Access to Private Parts

When my son was 3½, he went to a local summer camp a few mornings a week, which precipitated the talk about “private parts.”

The camp included indoor and outdoor play, the latter of which featured running through sprinklers and playing in water tables. Parents were directed to send their 3-year-old children with their bathing suits on underneath their clothes. Then, when the wet kids returned to their classrooms, counselors would help them change into clean underpants, t-shirts and shorts.

Because my son didn’t know how to completely change his own clothes, he would need the assistance of a counselor, hence the need for a chat.

I explained that his penis and “tush” are his private parts, and no one but Mama and Daddy are allowed to see them. I explained that sometimes doctors need to make sure his private parts are healthy, but only if either his Daddy or I am with him. Then, every day after camp, I would ask him who helped him change—and it was always the female counselor—and if his parts had remained private, and he’d say they had.

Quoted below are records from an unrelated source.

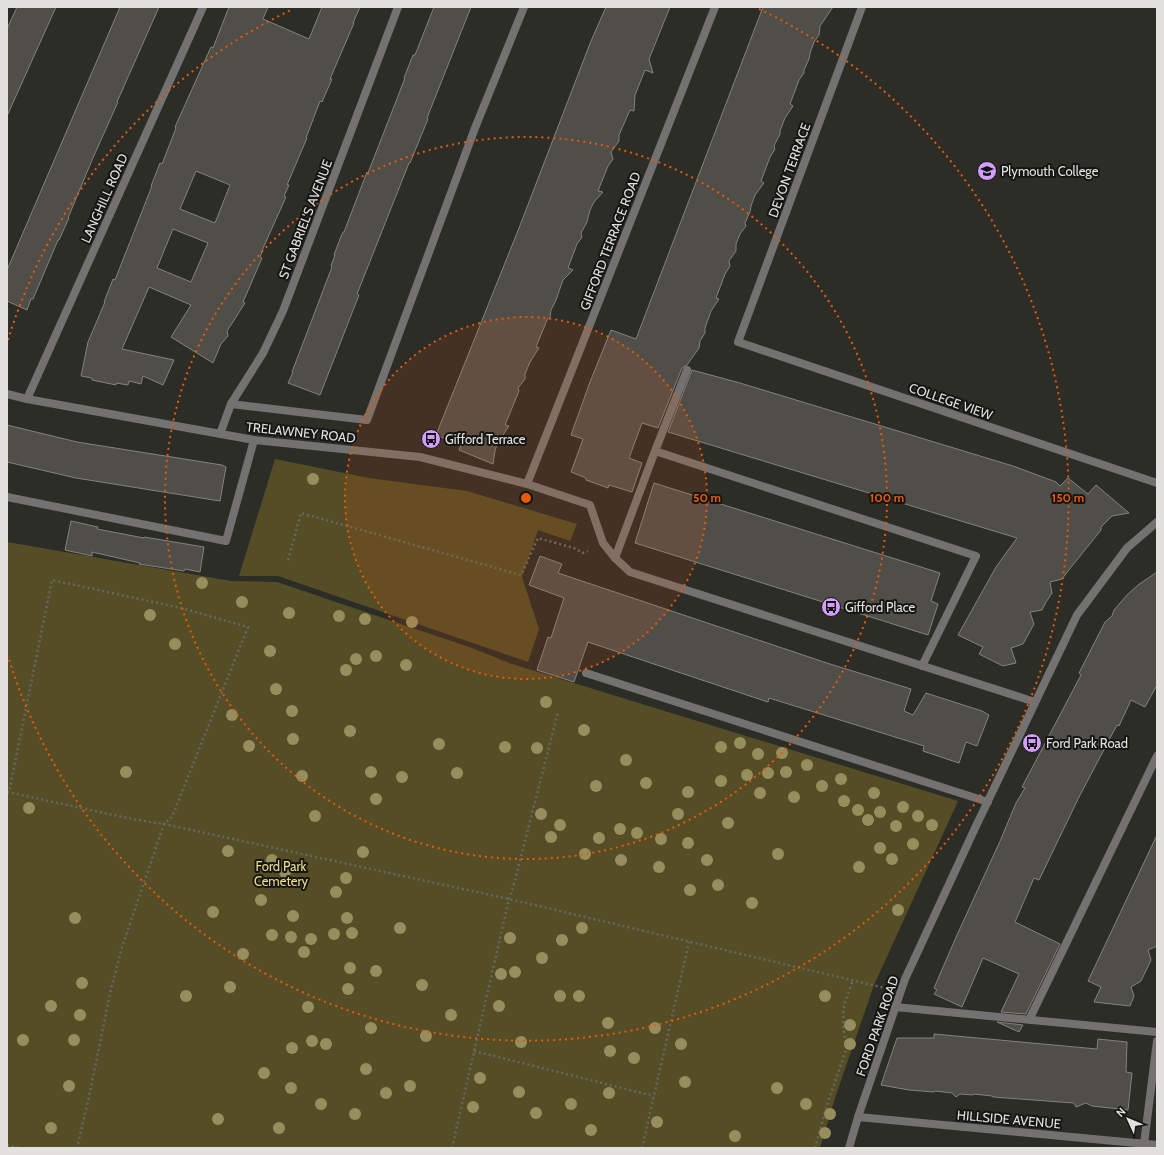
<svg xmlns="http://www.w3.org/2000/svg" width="1164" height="1155" font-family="Cabin,sans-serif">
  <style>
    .green { fill: #554d26 }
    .building { fill: #4f4e49; stroke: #83827c; fill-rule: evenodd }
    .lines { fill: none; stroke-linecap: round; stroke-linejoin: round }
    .path { stroke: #676763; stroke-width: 2.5; stroke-dasharray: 2 3; stroke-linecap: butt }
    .service { stroke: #737270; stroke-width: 8 }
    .minor { stroke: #737270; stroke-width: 8 }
    .tree { fill: #978e5e }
    .ring { fill: none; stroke: #e8590c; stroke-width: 2; stroke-dasharray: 2 4 }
    .labels { text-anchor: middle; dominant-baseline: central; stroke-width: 4; stroke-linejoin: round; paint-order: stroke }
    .street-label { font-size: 13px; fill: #e2e1de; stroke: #151513 }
    .poi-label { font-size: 13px; fill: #e2e1de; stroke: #151513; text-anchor: start }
    .park-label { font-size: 13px; fill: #eede8b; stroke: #151513 }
    .centre { fill: #e8590c; stroke: #151513; stroke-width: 2 }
    .ring-label { font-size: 12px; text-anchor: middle; font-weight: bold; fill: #e8590c; stroke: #151513; stroke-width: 4; stroke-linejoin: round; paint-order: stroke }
  </style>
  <rect width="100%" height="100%" fill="#2d2d28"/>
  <!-- green -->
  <path class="green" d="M275 459 369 478 467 491 577 524 570 541 538 530 522 577 539 629 528 662 278 576H239Z
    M7 542 231 581 277 582 472 648 512 664 958 801 874 985 836 1095 820 1148H7Z"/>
  <!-- building -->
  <path class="building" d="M17 7H56L7 116V29Z
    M120 7H159L117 102H118L92 160 68 218H69L59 240H58L33 299H31L27 310 7 301V270Z
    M229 7H268L263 19 309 39 322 7H360L353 23H354L330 79H332L322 102 320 101 306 138H307L287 185H289L284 196 286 197 264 246 260 257 262 258 243 302 245 303 227 331 228 336 221 344 213 363 171 337 191 305 149 287 122 349 174 360 163 385 143 376 141 384 129 381 128 385 116 383V385L92 380V378L81 376 88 342 105 302H104L113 279 115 280 152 186H151L160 163 162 164 176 128 175 127 211 47 213 48ZM196 171 230 185 215 223 180 209ZM173 229 208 243 191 282 157 268Z
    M434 7H471L427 118 428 119 410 163H409L357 294 359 295 320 395 288 383 293 372H292L332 267 331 266 335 255H334L340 239 343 232H344L367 172 368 173 405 78H404L413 55H415Z
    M606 7H670L649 59 653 73 645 70 635 95 634 111 630 110 619 135V141L611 152 613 159 608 166 598 191 603 192 594 202 590 210 587 222 581 233 582 237 577 244 568 268 573 270 563 280 556 300 551 310 550 317 547 320 536 347 539 348 530 362 525 374V379L518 388 519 391 505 425 509 426 497 444 495 451 493 464 459 450 461 445 436 435 519 228 591 41Z
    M763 7H833L820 26 819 35 814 42 810 53 809 59 804 70V73L799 80 790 104 793 106 785 118 780 131V134L774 146 775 149 770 157 761 181 764 183 755 195 751 206 750 212 745 223 746 226 740 234 736 244V251L729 261 730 266 725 274 716 298 719 299 711 311 705 328V333L700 341 699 348 687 365 682 368 658 428 642 423 629 458 642 463 632 492 609 485 608 488 586 480V478L571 472 583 439 571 435 590 382 611 330 636 339Z
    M692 370 740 383 1013 466 1056 482 1060 486 1068 478 1088 494 1096 485 1129 513 1112 516 1101 527V530L1068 571 1062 579 1050 582 1052 593 1046 602 1042 610 1030 612 1034 624 1023 644 1011 648 1016 663 1003 666 979 654 983 647 958 635 996 567 1017 538 668 432Z
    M7 425 77 442 222 465 226 467 220 501 76 478 7 462Z
    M654 483 940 573 931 601 938 604 928 635 635 543Z
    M71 521 98 527 97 529 144 538V537L204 547 200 572 185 569 184 571 139 564 140 563 92 552V556L65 550Z
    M540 556 562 564 558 573 830 664 911 689 904 711 913 715 926 693 982 711 989 715 977 746 966 742 959 763 923 751 924 746 769 698 768 702 588 642 574 682 537 670 548 637 551 638 564 598 529 585Z
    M1157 572V685L1145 707 1131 700 1119 726 1117 725 1079 797 1039 880 1034 878 1015 922 1060 944 1026 1014 1001 1012 1019 974 983 958 962 1007 934 994 937 990 934 988 957 935 1001 839 1016 803 1025 788 1022 787 1081 675 1079 673 1105 622 1112 616 1114 610 1127 595 1138 585Z
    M1157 835V946L1148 950 1151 960 1141 981 1131 987 1134 996 1130 1006 1094 1002 1101 987 1088 981Z
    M997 1022 1023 1025 1019 1032Z
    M934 1034 1097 1049 1098 1039 1127 1042 1126 1072 1132 1073 1128 1110 1092 1106 1086 1103 1076 1107 1074 1103 993 1097 992 1096 974 1094 973 1095 960 1094 956 1097 952 1093 935 1091 934 1092 909 1090 881 1085 897 1038H934Z"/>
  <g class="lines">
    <!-- path -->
    <path class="path" d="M288 560 301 513 521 575 538 538 574 548 583 553 588 551
      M7 792 132 819 164 824 509 899 885 988
      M7 793 9 792 52 580 181 608 248 627 172 817 164 824 122 947 111 989 89 1097 77 1148
      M474 1051 654 1096
      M7 1145 20 1148
      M452 1148 509 899 514 884 558 712
      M642 1148 689 942
      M815 1148 827 1105 846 1050 843 1024 844 1005 853 980"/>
    <!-- service -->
    <path class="service" d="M231 404 367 420 475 128 524 7
      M655 451 687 370
      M7 497 226 541 254 440
      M615 558 655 451 976 556 922 666
      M586 673 988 802
      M895 1007 1157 1032
      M1029 1020 1157 756"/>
    <!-- minor -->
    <path class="minor" d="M862 7 738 342 1157 483
      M7 394 27 399 254 440 420 457 527 484 590 505 603 543 615 558 630 572 1035 702
      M27 399 203 7
      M220 434 231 404 263 353 283 311 398 7
      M527 484 715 7
      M858 1117 1157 1145
      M1144 1144 1157 1041
      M849 1148 858 1117 905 979 976 826 1077 615 1127 548 1157 522"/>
  </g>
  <!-- trees -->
  <g class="tree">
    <circle cx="313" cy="479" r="6"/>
    <circle cx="202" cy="583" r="6"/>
    <circle cx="242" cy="602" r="6"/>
    <circle cx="289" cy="613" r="6"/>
    <circle cx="150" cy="615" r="6"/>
    <circle cx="339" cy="616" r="6"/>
    <circle cx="365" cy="619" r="6"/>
    <circle cx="412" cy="622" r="6"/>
    <circle cx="175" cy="644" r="6"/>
    <circle cx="270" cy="651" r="6"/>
    <circle cx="376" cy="656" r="6"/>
    <circle cx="356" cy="659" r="6"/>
    <circle cx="406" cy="665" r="6"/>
    <circle cx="346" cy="670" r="6"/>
    <circle cx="276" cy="689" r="6"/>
    <circle cx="546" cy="702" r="6"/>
    <circle cx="292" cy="711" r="6"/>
    <circle cx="232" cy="715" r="6"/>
    <circle cx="584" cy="730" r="6"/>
    <circle cx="350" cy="731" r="6"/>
    <circle cx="293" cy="739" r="6"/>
    <circle cx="740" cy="743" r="6"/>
    <circle cx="439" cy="744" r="6"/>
    <circle cx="249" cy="746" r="6"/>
    <circle cx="505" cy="747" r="6"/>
    <circle cx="721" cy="747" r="6"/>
    <circle cx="537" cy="748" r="6"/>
    <circle cx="782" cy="753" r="6"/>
    <circle cx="758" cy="754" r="6"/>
    <circle cx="626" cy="760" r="6"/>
    <circle cx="807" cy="765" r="6"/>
    <circle cx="126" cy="772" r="6"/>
    <circle cx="371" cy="772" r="6"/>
    <circle cx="786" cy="772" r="6"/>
    <circle cx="457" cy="773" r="6"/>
    <circle cx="768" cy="773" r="6"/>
    <circle cx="747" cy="775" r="6"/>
    <circle cx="302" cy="776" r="6"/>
    <circle cx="402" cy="777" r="6"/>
    <circle cx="841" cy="779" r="6"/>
    <circle cx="721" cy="781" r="6"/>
    <circle cx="646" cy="783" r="6"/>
    <circle cx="596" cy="786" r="6"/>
    <circle cx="822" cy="786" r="6"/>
    <circle cx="688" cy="792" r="6"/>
    <circle cx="760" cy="793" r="6"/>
    <circle cx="874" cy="793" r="6"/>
    <circle cx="794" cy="797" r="6"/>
    <circle cx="376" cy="799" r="6"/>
    <circle cx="844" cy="801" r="6"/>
    <circle cx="903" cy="807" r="6"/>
    <circle cx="29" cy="808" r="6"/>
    <circle cx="858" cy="810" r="6"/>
    <circle cx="880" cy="812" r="6"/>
    <circle cx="541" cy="814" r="6"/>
    <circle cx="678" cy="814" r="6"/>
    <circle cx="315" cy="816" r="6"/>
    <circle cx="918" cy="816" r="6"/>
    <circle cx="868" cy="820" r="6"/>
    <circle cx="728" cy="823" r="6"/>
    <circle cx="560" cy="825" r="6"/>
    <circle cx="932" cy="825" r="6"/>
    <circle cx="896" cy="826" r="6"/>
    <circle cx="620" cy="829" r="6"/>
    <circle cx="637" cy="833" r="6"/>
    <circle cx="551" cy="837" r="6"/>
    <circle cx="599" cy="838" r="6"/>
    <circle cx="661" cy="839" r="6"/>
    <circle cx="688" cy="843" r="6"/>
    <circle cx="913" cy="844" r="6"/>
    <circle cx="880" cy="848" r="6"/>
    <circle cx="228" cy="851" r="6"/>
    <circle cx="363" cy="852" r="6"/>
    <circle cx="585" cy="854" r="6"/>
    <circle cx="778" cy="854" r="6"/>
    <circle cx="892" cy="859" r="6"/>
    <circle cx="272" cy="860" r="6"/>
    <circle cx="621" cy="860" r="6"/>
    <circle cx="707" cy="860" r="6"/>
    <circle cx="659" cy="867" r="6"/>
    <circle cx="859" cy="867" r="6"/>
    <circle cx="285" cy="872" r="6"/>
    <circle cx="346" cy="878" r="6"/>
    <circle cx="718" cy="885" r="6"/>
    <circle cx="690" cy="890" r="6"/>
    <circle cx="336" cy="892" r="6"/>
    <circle cx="261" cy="900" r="6"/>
    <circle cx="752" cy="903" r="6"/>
    <circle cx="898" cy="910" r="6"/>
    <circle cx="213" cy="912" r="6"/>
    <circle cx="293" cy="916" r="6"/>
    <circle cx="75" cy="918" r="6"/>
    <circle cx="347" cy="918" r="6"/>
    <circle cx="400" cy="928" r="6"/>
    <circle cx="582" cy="928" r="6"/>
    <circle cx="352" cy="933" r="6"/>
    <circle cx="334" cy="934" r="6"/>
    <circle cx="272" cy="935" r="6"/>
    <circle cx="291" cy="937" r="6"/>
    <circle cx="510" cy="938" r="6"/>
    <circle cx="311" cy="939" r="6"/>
    <circle cx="562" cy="940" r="6"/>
    <circle cx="304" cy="952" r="6"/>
    <circle cx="243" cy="954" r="6"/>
    <circle cx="542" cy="958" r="6"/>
    <circle cx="350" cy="968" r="6"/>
    <circle cx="376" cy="971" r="6"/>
    <circle cx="515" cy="972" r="6"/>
    <circle cx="501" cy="974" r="6"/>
    <circle cx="82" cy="983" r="6"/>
    <circle cx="422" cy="985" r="6"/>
    <circle cx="230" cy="987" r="6"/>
    <circle cx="348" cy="989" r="6"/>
    <circle cx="186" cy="996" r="6"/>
    <circle cx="560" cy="996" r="6"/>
    <circle cx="579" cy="996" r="6"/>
    <circle cx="825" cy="996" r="6"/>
    <circle cx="51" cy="1006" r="6"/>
    <circle cx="499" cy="1006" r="6"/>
    <circle cx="308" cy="1007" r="6"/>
    <circle cx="80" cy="1015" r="6"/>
    <circle cx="451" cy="1015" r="6"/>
    <circle cx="608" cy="1023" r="6"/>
    <circle cx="850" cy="1025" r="6"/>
    <circle cx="371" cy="1028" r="6"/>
    <circle cx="655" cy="1028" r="6"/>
    <circle cx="426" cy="1036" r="6"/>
    <circle cx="23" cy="1040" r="6"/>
    <circle cx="74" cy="1040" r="6"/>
    <circle cx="312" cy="1041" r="6"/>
    <circle cx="521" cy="1042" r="6"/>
    <circle cx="326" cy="1044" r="6"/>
    <circle cx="681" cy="1044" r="6"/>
    <circle cx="850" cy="1044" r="6"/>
    <circle cx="292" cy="1048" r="6"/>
    <circle cx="610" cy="1051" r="6"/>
    <circle cx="634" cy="1058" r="6"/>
    <circle cx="366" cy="1069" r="6"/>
    <circle cx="264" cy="1073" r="6"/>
    <circle cx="480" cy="1078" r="6"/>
    <circle cx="685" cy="1082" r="6"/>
    <circle cx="69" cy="1086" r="6"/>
    <circle cx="410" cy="1086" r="6"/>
    <circle cx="291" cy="1088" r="6"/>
    <circle cx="777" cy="1088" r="6"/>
    <circle cx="519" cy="1092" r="6"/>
    <circle cx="386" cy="1093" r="6"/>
    <circle cx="609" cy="1093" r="6"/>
    <circle cx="321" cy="1104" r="6"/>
    <circle cx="571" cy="1104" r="6"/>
    <circle cx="806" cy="1104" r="6"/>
    <circle cx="473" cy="1107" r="6"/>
    <circle cx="536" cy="1113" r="6"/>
    <circle cx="355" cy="1114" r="6"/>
    <circle cx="830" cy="1114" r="6"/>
    <circle cx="218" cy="1119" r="6"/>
    <circle cx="657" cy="1122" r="6"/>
    <circle cx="51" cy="1128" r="6"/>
    <circle cx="279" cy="1128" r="6"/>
    <circle cx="591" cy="1130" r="6"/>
    <circle cx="825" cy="1133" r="6"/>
    <circle cx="735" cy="1136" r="6"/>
  </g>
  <!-- distance rings -->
  <circle cx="526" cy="498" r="181" fill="#e8590c" fill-opacity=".12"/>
  <g class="ring">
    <circle cx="526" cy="498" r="181"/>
    <circle cx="526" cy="498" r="361"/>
    <path d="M8 340A542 542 0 0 1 293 9M759 9A542 542 0 1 1 8 656"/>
  </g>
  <!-- icons -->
  <defs>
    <symbol id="school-disc" viewBox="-11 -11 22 22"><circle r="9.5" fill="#d29dfd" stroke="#151513"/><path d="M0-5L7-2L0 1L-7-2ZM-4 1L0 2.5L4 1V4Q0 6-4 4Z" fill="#111"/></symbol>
    <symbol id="bus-disc" viewBox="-11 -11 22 22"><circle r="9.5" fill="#d29dfd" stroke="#151513"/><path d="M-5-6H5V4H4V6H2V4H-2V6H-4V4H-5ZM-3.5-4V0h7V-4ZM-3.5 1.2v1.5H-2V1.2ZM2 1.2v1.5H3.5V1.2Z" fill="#111"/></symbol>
  </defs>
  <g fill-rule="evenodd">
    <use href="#school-disc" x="976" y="160" width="22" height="22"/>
    <use href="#bus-disc" x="420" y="428" width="22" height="22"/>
    <use href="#bus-disc" x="820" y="596" width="22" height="22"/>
    <use href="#bus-disc" x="1021" y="732" width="22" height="22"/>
  </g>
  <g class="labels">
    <!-- street labels -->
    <g class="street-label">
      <text transform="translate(789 170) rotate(-70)">DEVON TERRACE</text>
      <text transform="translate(104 198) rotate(-66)">LANGHILL ROAD</text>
      <text transform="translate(305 219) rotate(-69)">ST GABRIEL'S AVENUE</text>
      <text transform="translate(610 241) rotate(-69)">GIFFORD TERRACE ROAD</text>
      <text transform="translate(951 401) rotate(19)">COLLEGE VIEW</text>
      <text transform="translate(301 432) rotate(6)">TRELAWNEY ROAD</text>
      <text transform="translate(877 1026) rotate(-71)">FORD PARK ROAD</text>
      <text transform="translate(1009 1119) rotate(5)">HILLSIDE AVENUE</text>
    </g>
    <!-- poi labels -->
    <g class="poi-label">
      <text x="1001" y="171">Plymouth College</text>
      <text x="445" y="439">Gifford Terrace</text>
      <text x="845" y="607">Gifford Place</text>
      <text x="1046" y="743">Ford Park Road</text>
    </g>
    <!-- park labels -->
    <g class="park-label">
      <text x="281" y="866">Ford Park<tspan x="281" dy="15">Cemetery</tspan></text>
    </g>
  </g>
  <circle cx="526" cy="498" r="6" class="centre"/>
  <g class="ring-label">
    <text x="707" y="502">50 m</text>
    <text x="887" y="502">100 m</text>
    <text x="1068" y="502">150 m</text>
  </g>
  <!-- border -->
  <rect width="1164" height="1155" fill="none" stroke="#e2e1de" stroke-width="16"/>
  <!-- north arrow -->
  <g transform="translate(1128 1119) rotate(314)" stroke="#151513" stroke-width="3" paint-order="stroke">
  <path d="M0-3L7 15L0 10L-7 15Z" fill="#e2e1de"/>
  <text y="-6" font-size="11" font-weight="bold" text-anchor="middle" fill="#e2e1de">N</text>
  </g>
</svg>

Today, my son, now 5, joined me at my high-risk pregnancy practice for the first time since September, when he’d accompanied me to my appointment at which I learned via ultrasound that one of my twins, one of my son’s brothers, had died.

I wasn’t supposed to have an appointment today, but I was horrifically sick last night with symptoms that could indicate pre-term labor—severe cramping, diarrhea, vaginal discharge and contractions. Although I followed the recommendations of my practice, which included lying down and staying hydrated, and my symptoms ended late last night, I checked in this morning to see if the doctors wanted me to come in, which they did.

My son stood next to me for my first ultrasound in which the technician was checking my amniotic fluid level. It’s just fine.

But, unable to see if my cervix is dilated, thinning or funneling, she said she needed to check with the doctors to see if she should also perform a trans-vaginal ultrasound. While she was out of the room, I explained to my son that if the technician did have to do another ultrasound, he wasn’t allowed to see my vagina, so he’d either have to sit in the chair across the room or stand right next to my head.

“Why?”

“Because you can’t see my vagina.”

“Why?”

“Because it’s my private part.”

He was silent for a moment, then said, “But I’m family.”

“I know, sweetie, but you still can’t see.”

“That lady isn’t allowed to see your vagina either,” he said, protectively.

Next up is a talk about how parents need to have access to their small children’s private parts because of changing diapers, putting on their clothing and bathing them. But, once children are old enough to be independent, that access ends. And, because I only require medical evaluation of my “privates,” they stay private, except to the medical professionals.